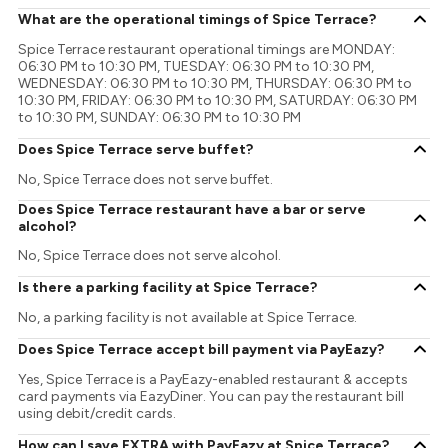
What are the operational timings of Spice Terrace?
Spice Terrace restaurant operational timings are MONDAY:
06:30 PM to 10:30 PM, TUESDAY: 06:30 PM to 10:30 PM,
WEDNESDAY: 06:30 PM to 10:30 PM, THURSDAY: 06:30 PM to
10:30 PM, FRIDAY: 06:30 PM to 10:30 PM, SATURDAY: 06:30 PM
to 10:30 PM, SUNDAY: 06:30 PM to 10:30 PM
Does Spice Terrace serve buffet?
No, Spice Terrace does not serve buffet.
Does Spice Terrace restaurant have a bar or serve
alcohol?
No, Spice Terrace does not serve alcohol.
Is there a parking facility at Spice Terrace?
No, a parking facility is not available at Spice Terrace.
Does Spice Terrace accept bill payment via PayEazy?
Yes, Spice Terrace is a PayEazy-enabled restaurant & accepts
card payments via EazyDiner. You can pay the restaurant bill
using debit/credit cards.
How can I save EXTRA with PayEazy at Spice Terrace?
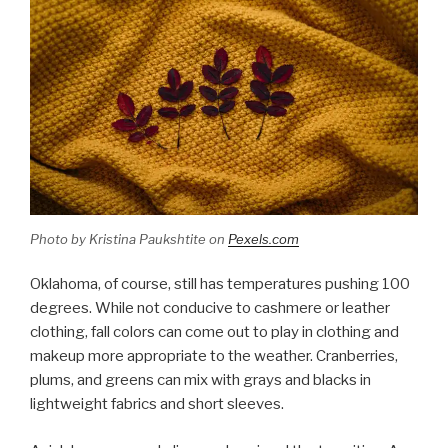
Photo by Kristina Paukshtite on
Pexels.com
Oklahoma, of course, still has temperatures pushing 100
degrees. While not conducive to cashmere or leather
clothing, fall colors can come out to play in clothing and
makeup more appropriate to the weather. Cranberries,
plums, and greens can mix with grays and blacks in
lightweight fabrics and short sleeves.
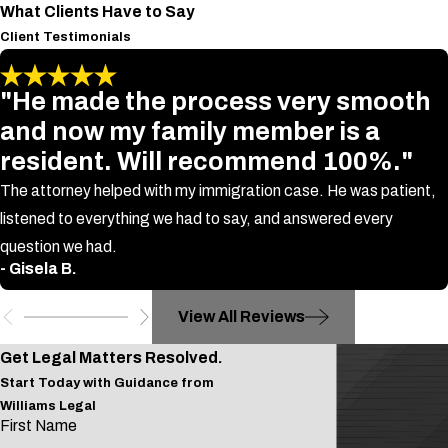
What Clients Have to Say
Client Testimonials
"He made the process very smooth
and now my family member is a
resident. Will recommend 100%."
The attorney helped with my immigration case. He was patient,
listened to everything we had to say, and answered every
question we had.
- Gisela B.
View All Reviews
Get Legal Matters Resolved.
Start Today with Guidance from
Williams Legal
First Name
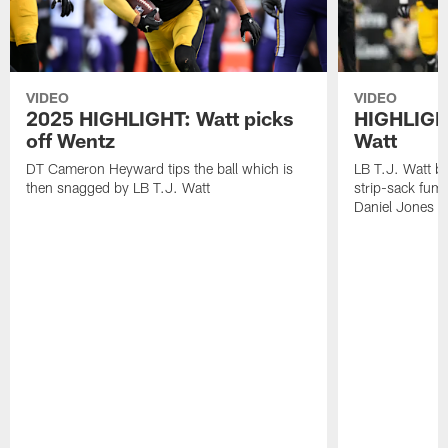
VIDEO
VIDEO
2025 HIGHLIGHT: Watt picks
HIGHLIGHT
off Wentz
Watt
DT Cameron Heyward tips the ball which is
LB T.J. Watt b
then snagged by LB T.J. Watt
strip-sack fum
Daniel Jones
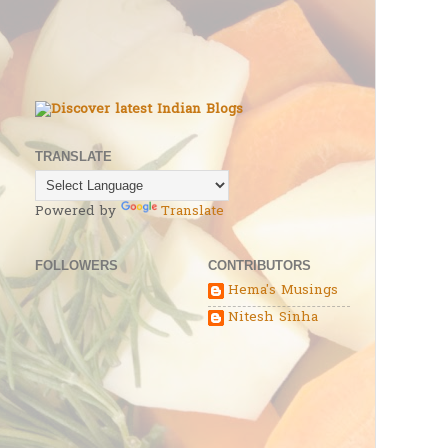
TRANSLATE
Powered by
Translate
FOLLOWERS
CONTRIBUTORS
Hema's Musings
Nitesh Sinha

+ + +

Activity
To answer, copy each line from the material above that has the word "with".

Worked solution
How can I save EXTRA with PayEazy at Spice Terrace?
plums, and greens can mix with grays and blacks in
The attorney helped with my immigration case. He was patient,
Start Today with Guidance from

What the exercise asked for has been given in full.